I came across the same problem, and found a very similar solution. I can confirm that the fundamental problem is the computed length of each argument as len(arg) in line 517 of the changed file.

I have reviewed the solution presented in this pull request. I find the updated code well written, and have successfully tested the updated version with both Python2 and Python3 using the provided example script from Dryscrape, as well as a script that I had written myself for a different purpose. In response to @M157q's comment on the use of the unicode identifier after checking for Python2, I believe that this should not be a problem (see my reply to the comment). I have added one comment to the changed file requesting a fix for the indentation.

I suggest to the maintainers of this repository to merge this pull request #33, to reject pull requests #28 and #31, and to mark issues #27 and #30 as fixed (or duplicates where appropriate).

niklasb commented 7 years ago

@M157q thank you for the patch and @PhilippVeerport thank you for your detailed analysis. I will try to look at this ASAP.

niklasb commented 7 years ago

@M157q @PhilippVerpoort Thank you for your contribution. Unfortunately I have decided to no longer maintain dryscrape or webkit-server, since properly doing so would require rewriting webkit-server using QtWebEngine.

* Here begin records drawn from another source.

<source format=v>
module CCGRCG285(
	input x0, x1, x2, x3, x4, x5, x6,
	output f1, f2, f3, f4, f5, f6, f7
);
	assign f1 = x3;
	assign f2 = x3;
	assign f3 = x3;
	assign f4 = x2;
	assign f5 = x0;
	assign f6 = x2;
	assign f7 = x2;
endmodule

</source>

Consider using a different package for your scraping if you do not want to be vulnerable to old WebKit bugs.

PhilippVerpoort commented 7 years ago

@niklasb Thanks for your reply. This is completely fair, but would you consider implementing this change and filing a new release with this bug fix anyway? At least people who do consider for some reason to use this piece of software will not have to go through the same process of manually applying this patch.